2. In Paragraph 1, The above distance calculation unit determines the reception time of the received RF signal and the reception time of each ultrasonic signal, sets the reception time of the RF signal as a reference time, measures the time from the reference time to the reception time of each ultrasonic signal, calculates the distance to each signal transmission / reception module using the measured time, and outputs the plurality of measured distances to the operation control unit, thereby forming an autonomous moving device.
3. In Paragraph 2, The above signal transmitting and receiving unit is, A plurality of ultrasonic receivers, each receiving an ultrasonic signal transmitted from each signal transmission / reception module; and RF transceiver that receives RF signals transmitted from each signal transceiver module An autonomous mobile device including 4. In Paragraph 3, An autonomous mobile device with different frequencies of ultrasonic signals output from each signal transmission and reception module.
5. In Paragraph 4, Each ultrasonic receiver is an autonomous mobile device that receives an ultrasonic signal of a predetermined frequency.
6. In Paragraph 1, The above operation control unit determines the reception status of the ultrasonic signal of each ultrasonic receiver using a signal applied from each ultrasonic receiver, and An autonomous mobile device that determines the type of crop stored in the memory above, and determines the current growth state of the crop using the determined type of crop and each of the received states above.
7. In Paragraph 6, The above current growth state is an autonomous moving device that is one of the early growth period, harvest preparation period, and harvest period of the above crop.
8. In Paragraph 6, It further includes a position adjustment unit connected to the above-mentioned operation control unit and the above-mentioned signal transmission and reception unit, and The above memory stores the set height of the signal transmitting and receiving unit, and The above-described operation control unit determines the set height of the signal transmitting and receiving unit and controls the position adjustment unit to adjust the height of the signal transmitting and receiving unit to the set height, thereby forming an autonomous moving device.

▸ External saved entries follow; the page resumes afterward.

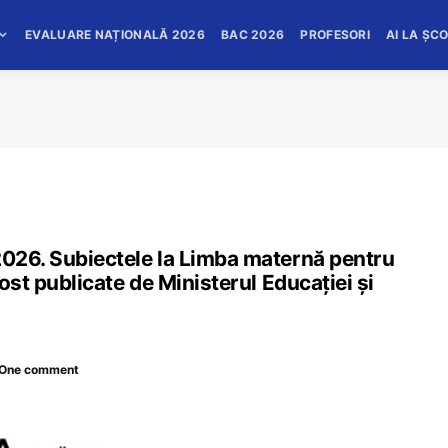
EVALUARE NAȚIONALĂ 2026
BAC 2026
PROFESORI
AI LA ȘC
2026. Subiectele la Limba maternă pentru
fost publicate de Ministerul Educației și
One comment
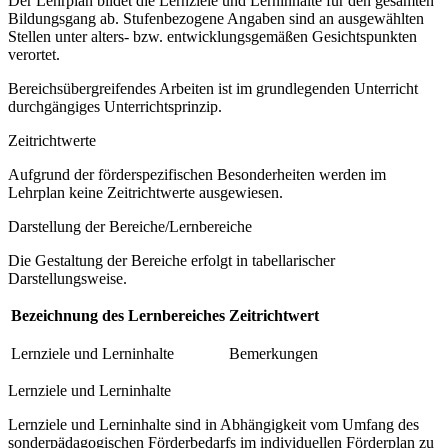
Der Lehrplan bildet die Lernziele und Lerninhalte für den gesamten
Bildungsgang ab. Stufenbezogene Angaben sind an ausgewählten
Stellen unter alters- bzw. entwicklungsgemäßen Gesichtspunkten
verortet.
Bereichsübergreifendes Arbeiten ist im grundlegenden Unterricht
durchgängiges Unterrichtsprinzip.
Zeitrichtwerte
Aufgrund der förderspezifischen Besonderheiten werden im
Lehrplan keine Zeitrichtwerte ausgewiesen.
Darstellung der Bereiche/Lernbereiche
Die Gestaltung der Bereiche erfolgt in tabellarischer
Darstellungsweise.
Bezeichnung des Lernbereiches
Zeitrichtwert
Lernziele und Lerninhalte
Bemerkungen
Lernziele und Lerninhalte
Lernziele und Lerninhalte sind in Abhängigkeit vom Umfang des
sonderpädagogischen Förderbedarfs im individuellen Förderplan zu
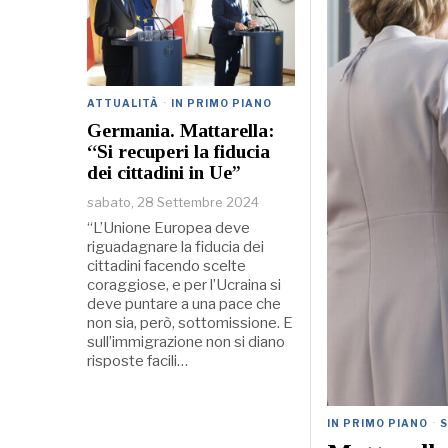
ATTUALITÀ
·
IN PRIMO PIANO
Germania. Mattarella:
“Si recuperi la fiducia
dei cittadini in Ue”
sabato, 28 Settembre 2024
“L’Unione Europea deve
riguadagnare la fiducia dei
cittadini facendo scelte
coraggiose, e per l’Ucraina si
deve puntare a una pace che
non sia, però, sottomissione. E
sull’immigrazione non si diano
risposte facili…
IN PRIMO PIANO
·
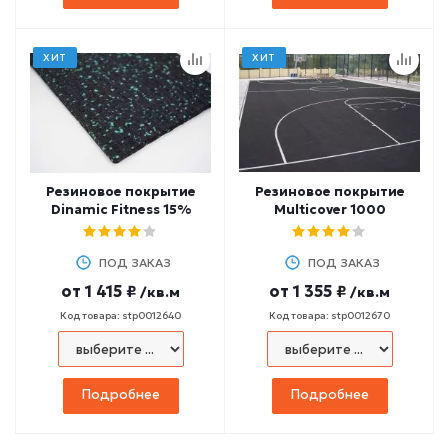
ХИТ
ХИТ
Резиновое покрытие
Резиновое покрытие
Dinamic Fitness 15%
Multicover 1000
ПОД ЗАКАЗ
ПОД ЗАКАЗ
от
1 415 ₽
от
1 355 ₽
/кв.м
/кв.м
Код товара: stp0012640
Код товара: stp0012670
Подробнее
Подробнее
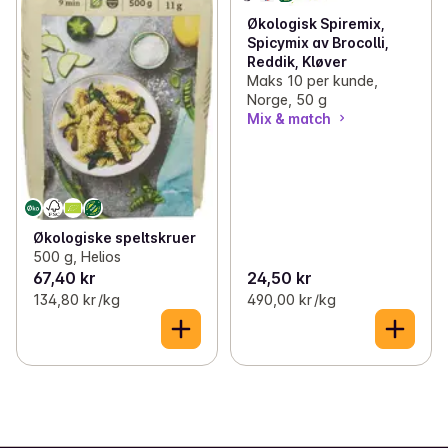
Økologisk Spiremix,
Spicymix av Brocolli,
Reddik, Kløver
Maks 10 per kunde,
Norge, 50 g
Mix & match
Økologiske speltskruer
500 g, Helios
67,40 kr
24,50 kr
134,80 kr /kg
490,00 kr /kg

9. In Paragraph 8, The above-described operation control unit transmits the set height to the plurality of signal transmission and reception modules using the RF signal of the signal transmission and reception unit, thereby enabling the position of each signal transmission and reception module to be adjusted according to the set height, thereby forming an autonomous mobile device.
10. In Paragraph 6, It further includes a communication unit connected to the above-mentioned operation control unit, and The above-described operation control unit transmits the current growth status determined using the above-described communication unit to a user terminal so that the current growth status is output to the user terminal.